Ok, so still feelng new here, ...what are you going to do on this lathe? It looks huge for a home hobbyist!
 
Big lathes can do any work a small lathe can do; - it has the advantage of mass, rigidity and in this particular case, accuracy. I did some turning for Janger a few years ago that my small lathe couldn't handle: turning a chamfer on a hardened steel 10" pipe. My 12" wasn't rigid enough and kept breaking tool bits. The chamfer would have take 3 minutes on the LeBlonde. It turned out that Janger's 14" lathe, at twice the weight,handled it quite well.

If your real question was "why move that big lathe into your shop", well that's a tad more complicated...
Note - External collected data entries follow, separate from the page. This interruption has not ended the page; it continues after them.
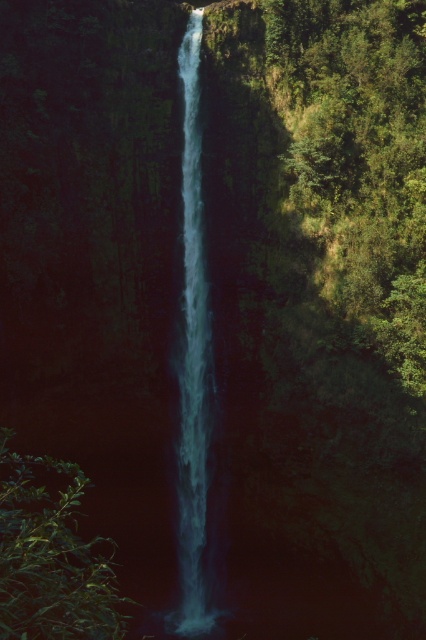
Question: Considering the real-world distances, which object is closest to the green leafy bush at lower left?

Choices:
 (A) clear blue water at center
 (B) green leafy vegetation at right

Answer: (A)

Question: Is green leafy vegetation at right wider than green leafy bush at lower left?

Choices:
 (A) yes
 (B) no

Answer: (B)

Question: Among these objects, which one is farthest from the camera?

Choices:
 (A) green leafy vegetation at right
 (B) green leafy bush at lower left
 (C) clear blue water at center

Answer: (C)

Question: Which of the following is the farthest from the observer?

Choices:
 (A) clear blue water at center
 (B) green leafy bush at lower left
 (C) green leafy vegetation at right

Answer: (A)

Question: Does green leafy bush at lower left have a larger size compared to clear blue water at center?

Choices:
 (A) no
 (B) yes

Answer: (B)

Question: Can you confirm if green leafy bush at lower left is thinner than clear blue water at center?

Choices:
 (A) yes
 (B) no

Answer: (B)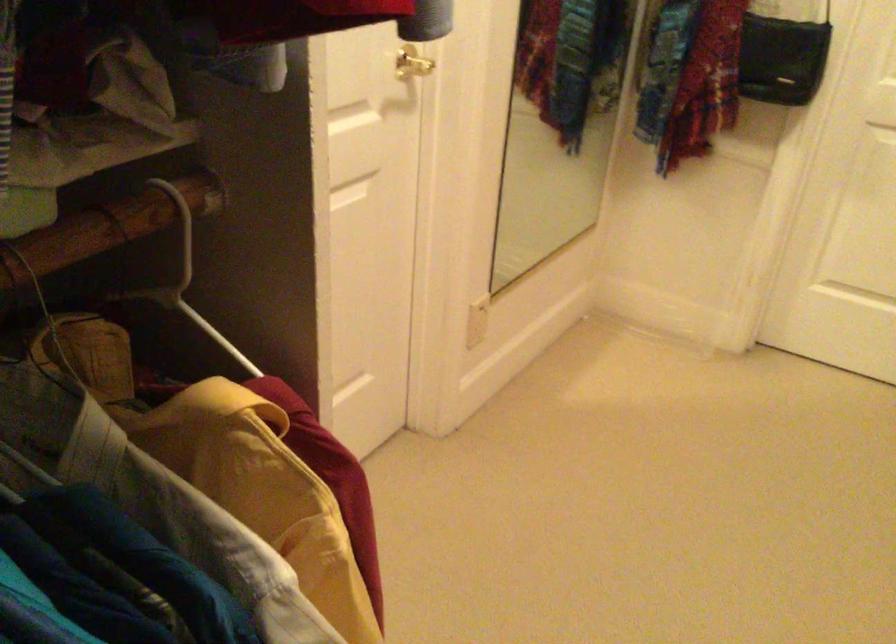
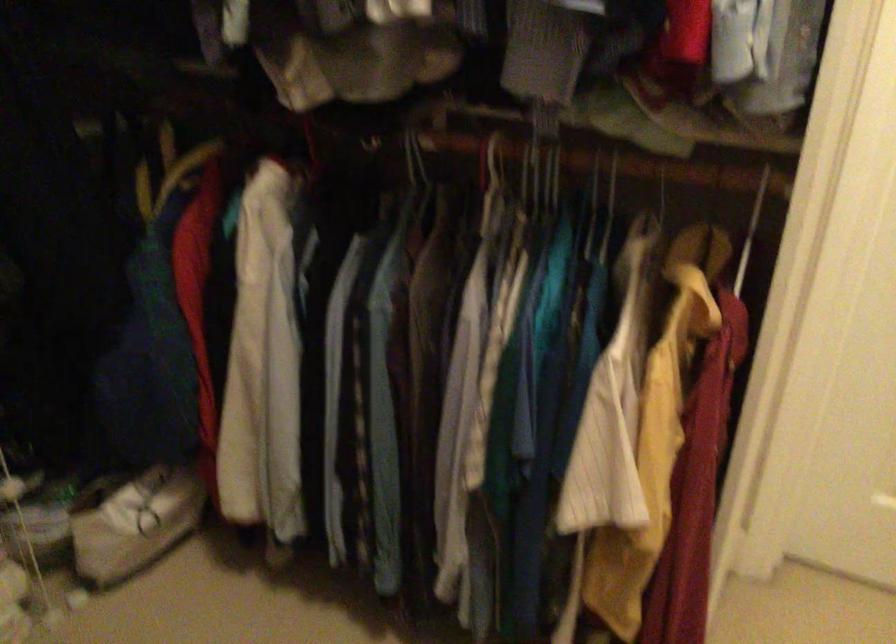
The first image is from the beginning of the video and the second image is from the end. How did the camera likely rotate when shooting the video?

The camera's rotation is toward left-down.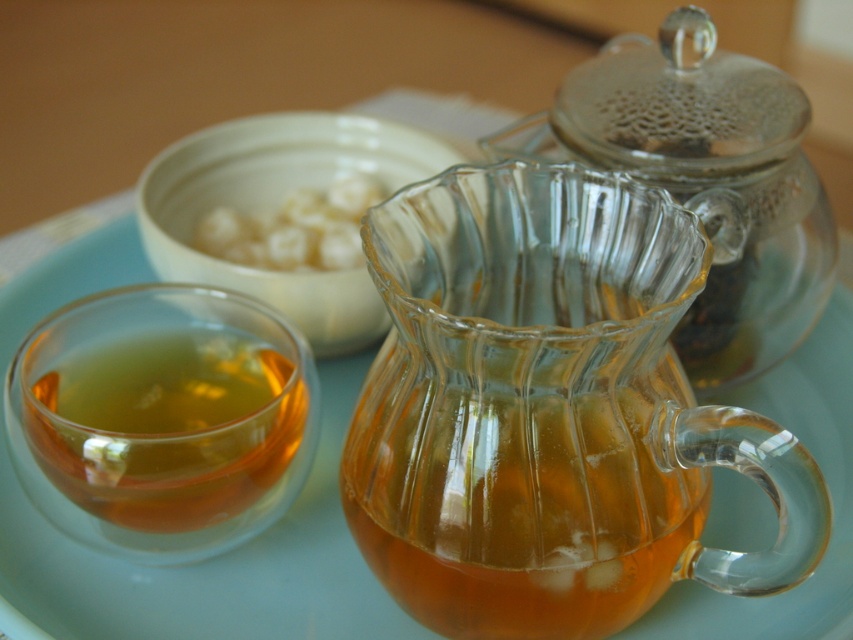
Is point (491, 365) positioned in front of point (564, 93)?

Yes, point (491, 365) is closer to viewer.

Is point (386, 429) positioned before point (715, 80)?

Yes, point (386, 429) is closer to viewer.

You are a GUI agent. You are given a task and a screenshot of the screen. Output one action in this format:
    pyautogui.click(x=<x>, y=<y>)
    Task: Click on the transparent glass carafe at center
    
    Given the screenshot: What is the action you would take?
    pyautogui.click(x=550, y=412)

This screenshot has height=640, width=853. Describe the element at coordinates (276, 204) in the screenshot. I see `white matte bowl at upper center` at that location.

Where is `white matte bowl at upper center`? white matte bowl at upper center is located at coordinates 276,204.

In the scene shown: Between translucent glass cup at left and white matte bowl at upper center, which one has less height?

translucent glass cup at left is shorter.

You are a GUI agent. You are given a task and a screenshot of the screen. Output one action in this format:
    pyautogui.click(x=<x>, y=<y>)
    Task: Click on the translucent glass cup at left
    
    Given the screenshot: What is the action you would take?
    pyautogui.click(x=166, y=428)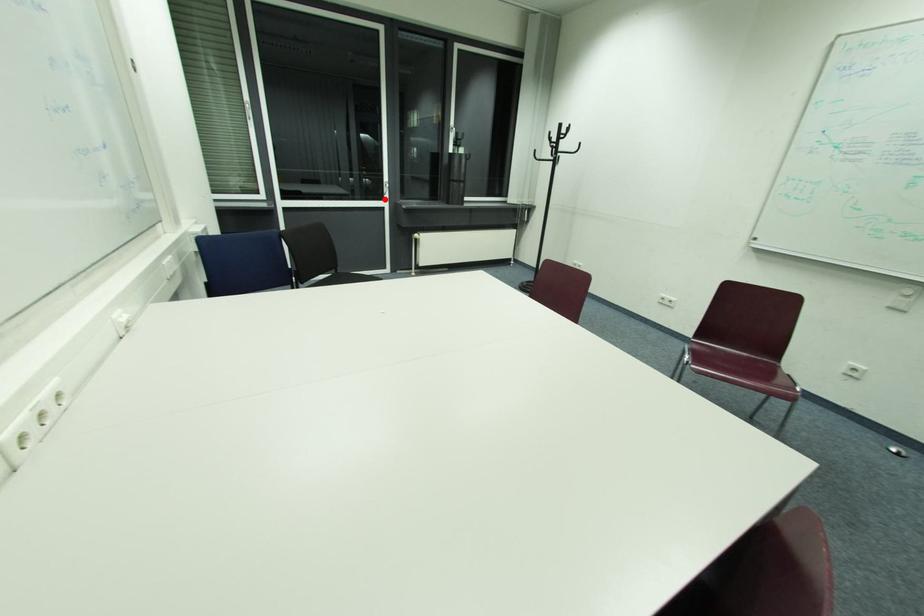
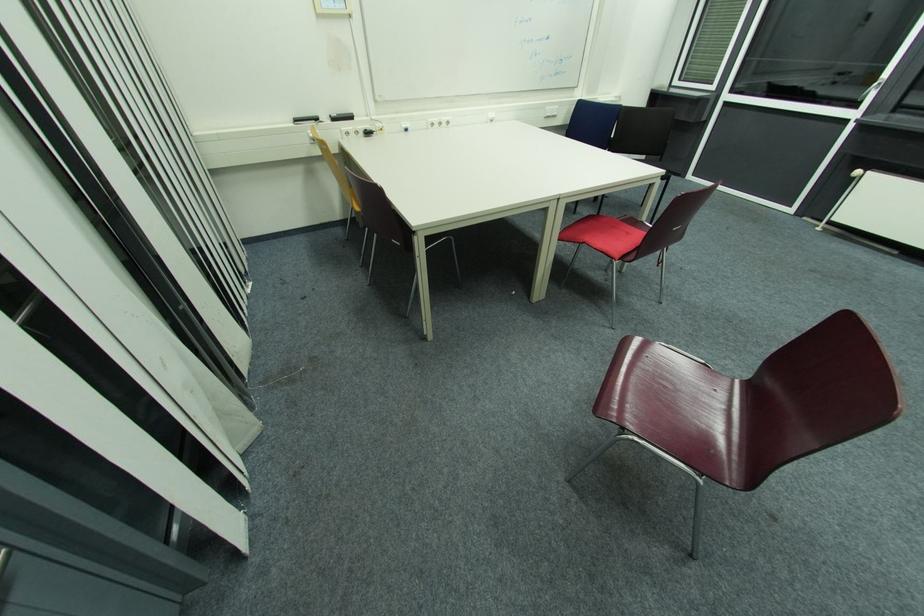
Question: I am providing you with two images of the same scene from different viewpoints. In image1, a red point is highlighted. Considering the same 3D point in image2, which of the following is correct?

Choices:
 (A) It is closer
 (B) It is farther

Answer: (B)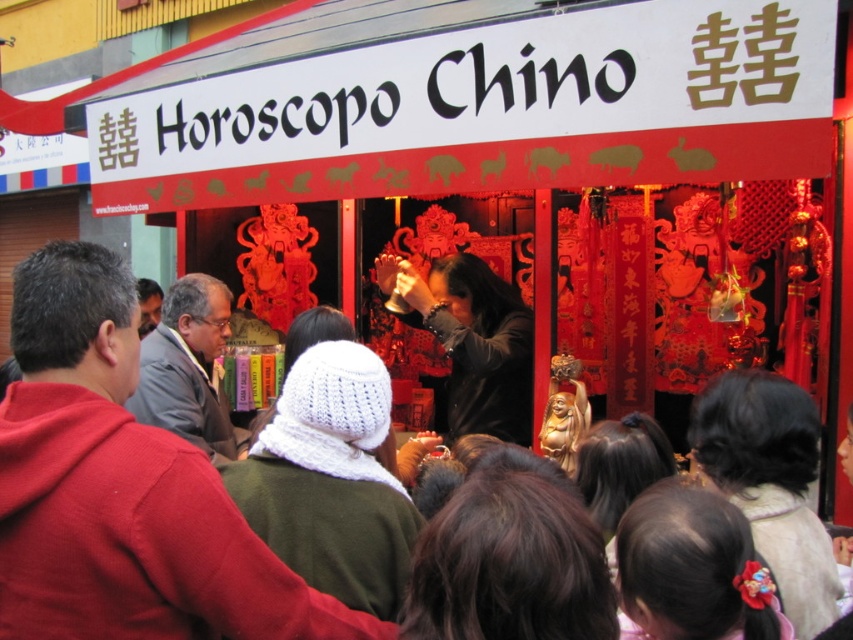
Looking at this image, where is the dark brown leather jacket at center located in the image?

The dark brown leather jacket at center is located at point (473, 340) in the image.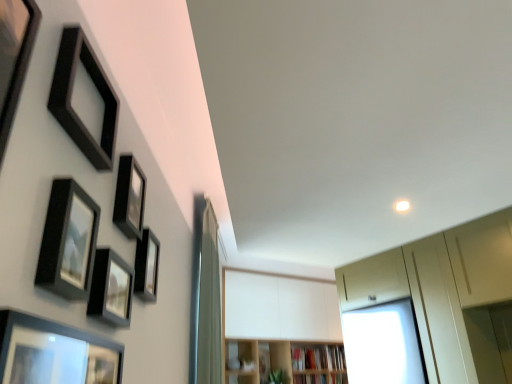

I helped Bert install that lathe into his basement 40 odd years ago, and I really liked using it from time to time. The controls and the way it worked was a dream compared to my 12" 750 lb lathe. And Bert had no way to get it out of his basement. The moving company quoted 10,000$ to move it from the basement to the back yard. So after a sweetheart deal, I agreed to buy it and move it to my shop. The bonus is that it is essentially new, with only about 100 hours of time on the headstock and ways. and the included tooling was about 3 - 4 times what I paid for it. But the price isn't the whole picture as I have a couple hundred hours of 'sweat equity' into it by now.